All remaining molecules in the most promising clusters would then be evaluated. The Variational Auto-Encoder model [4] will be used to generate new chemical derivatives and effectively extend the number of molecules within selected clusters. We are aiming to have a prospective set of 1,000 to 10,000 candidates for the next step of our methodology. These candidates are re-docked using the ‘flexible’ method from Vina software, to select a set containing multiple initially promising poses for a wide set of compounds for further analysis. This initial wide set of compounds will be sorted by score and truncated to include only those with the best Vina scores (lead finding).
Next, for the retained leads, near ab-initio accuracy free-energy binding predictions will be obtained based on molecular dynamics simulations using the state-of-the-art SO3krates ML force field. This universal force field is trained on a dataset of 4 million (bio)molecular fragments [1]. Three steps of increasing cost are to be carried out at SO3krates level, with a further trimming of the lead set after each step:
- Energy minimization: Gradient descent energy minimization.

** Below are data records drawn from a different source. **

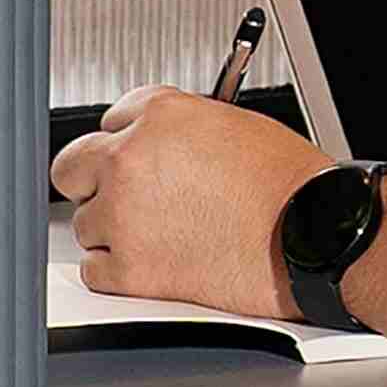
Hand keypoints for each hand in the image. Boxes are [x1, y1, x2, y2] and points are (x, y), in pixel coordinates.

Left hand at [52, 88, 332, 317]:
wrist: (315, 234)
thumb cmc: (290, 185)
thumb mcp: (235, 124)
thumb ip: (181, 129)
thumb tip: (158, 144)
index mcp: (160, 114)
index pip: (110, 119)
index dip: (127, 142)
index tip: (138, 158)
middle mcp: (131, 158)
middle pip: (71, 168)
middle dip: (94, 182)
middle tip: (126, 196)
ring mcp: (124, 215)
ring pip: (85, 223)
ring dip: (114, 230)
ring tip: (164, 234)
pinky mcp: (130, 268)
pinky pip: (94, 271)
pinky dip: (118, 272)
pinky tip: (156, 262)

- Normal mode analysis: Estimation of a numerical Hessian and normal mode analysis to obtain a harmonic estimate of the free energy of binding, including vibrational components.
- Molecular dynamics: Binding energy profile using enhanced sampling molecular dynamics of the complex in explicit water.
This methodology aims to ensure the identification of the most promising compounds to be submitted for further investigation and potential therapeutic development within CACHE. By combining classical techniques with cutting-edge ML models, we can accelerate the drug discovery process and increase the likelihood of identifying effective candidates.